(Dataset entries)
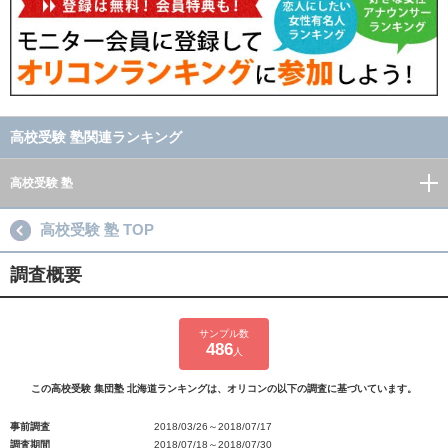
高校受験 塾関連ランキング
高校受験 塾
高校受験 塾 TOP
調査概要
サンプル数
486
人
この高校受験 集団塾 北海道ランキングは、オリコンの以下の調査に基づいています。
事前調査
2018/03/26～2018/07/17
調査期間
2018/07/18～2018/07/30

▶ [EXERCISE OBJECTIVE] Present every line of text in the data above as a numbered list, skipping any blank lines. Leave the pictures out of your answer.

▶ [THE ANSWER]
1. 高校受験 塾関連ランキング
2. 高校受験 塾
3. 高校受験 塾 TOP
4. 調査概要
5. サンプル数
6. 486
7. 人
8. この高校受験 集団塾 北海道ランキングは、オリコンの以下の調査に基づいています。
9. 事前調査
10. 2018/03/26～2018/07/17
11. 調査期間
12. 2018/07/18～2018/07/30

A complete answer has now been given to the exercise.